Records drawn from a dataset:
####

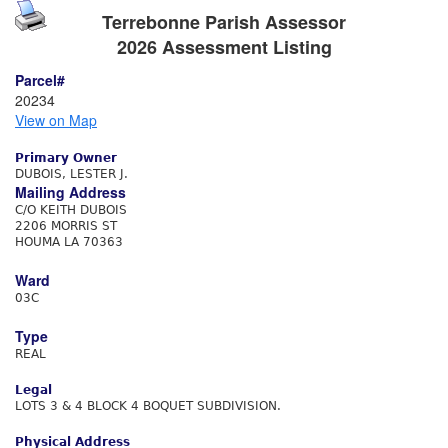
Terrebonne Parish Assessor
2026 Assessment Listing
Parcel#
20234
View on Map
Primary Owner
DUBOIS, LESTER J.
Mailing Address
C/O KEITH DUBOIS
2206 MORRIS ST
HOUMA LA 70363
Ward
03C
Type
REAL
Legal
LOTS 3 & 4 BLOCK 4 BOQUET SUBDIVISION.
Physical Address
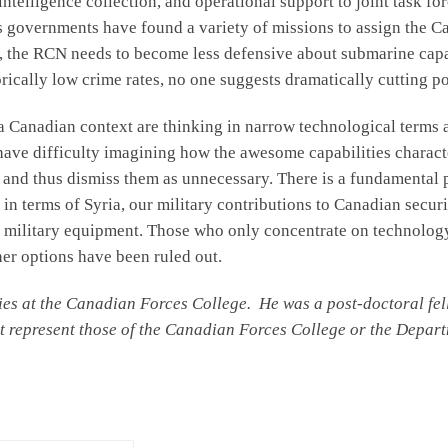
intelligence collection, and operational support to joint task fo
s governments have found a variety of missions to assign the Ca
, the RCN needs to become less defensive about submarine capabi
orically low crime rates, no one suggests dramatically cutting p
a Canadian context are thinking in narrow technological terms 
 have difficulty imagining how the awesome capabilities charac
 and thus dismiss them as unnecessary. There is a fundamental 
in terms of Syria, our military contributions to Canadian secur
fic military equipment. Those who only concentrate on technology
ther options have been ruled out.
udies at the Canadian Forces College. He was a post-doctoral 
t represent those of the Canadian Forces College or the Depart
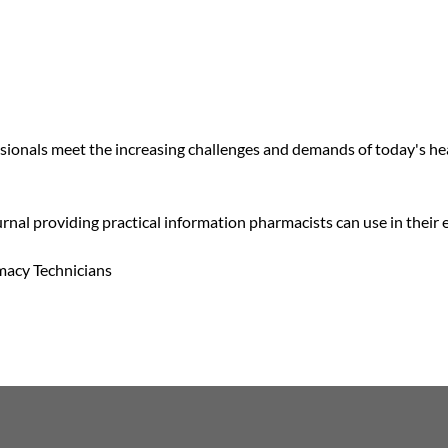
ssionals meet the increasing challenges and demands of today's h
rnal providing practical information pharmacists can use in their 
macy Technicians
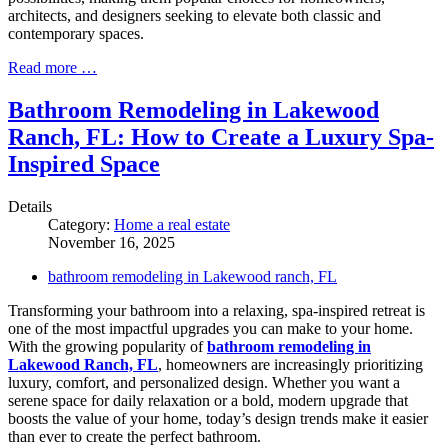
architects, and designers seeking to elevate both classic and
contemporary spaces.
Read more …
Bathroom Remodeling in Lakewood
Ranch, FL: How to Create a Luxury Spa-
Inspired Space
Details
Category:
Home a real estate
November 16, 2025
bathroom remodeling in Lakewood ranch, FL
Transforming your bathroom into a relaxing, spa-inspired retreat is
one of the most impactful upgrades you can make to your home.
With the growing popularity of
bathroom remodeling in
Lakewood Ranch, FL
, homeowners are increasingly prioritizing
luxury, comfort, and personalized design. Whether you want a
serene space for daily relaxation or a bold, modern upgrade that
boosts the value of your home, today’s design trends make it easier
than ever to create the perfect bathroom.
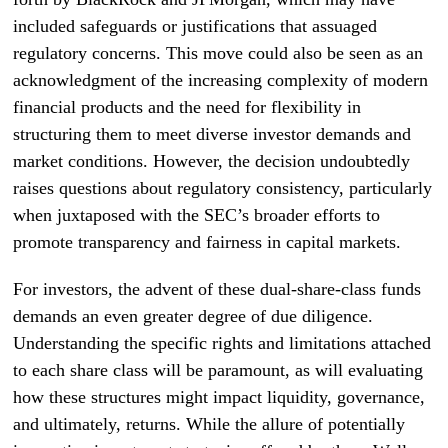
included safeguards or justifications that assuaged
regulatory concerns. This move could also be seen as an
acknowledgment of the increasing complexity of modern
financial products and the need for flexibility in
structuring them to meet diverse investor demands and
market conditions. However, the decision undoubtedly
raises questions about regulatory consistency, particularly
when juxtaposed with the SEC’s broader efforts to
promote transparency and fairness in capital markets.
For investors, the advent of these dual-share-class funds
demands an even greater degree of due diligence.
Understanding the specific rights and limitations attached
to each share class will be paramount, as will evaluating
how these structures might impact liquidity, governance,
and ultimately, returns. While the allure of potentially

####

Extract from the data every line where "terms" shows up.

a Canadian context are thinking in narrow technological terms 
in terms of Syria, our military contributions to Canadian secur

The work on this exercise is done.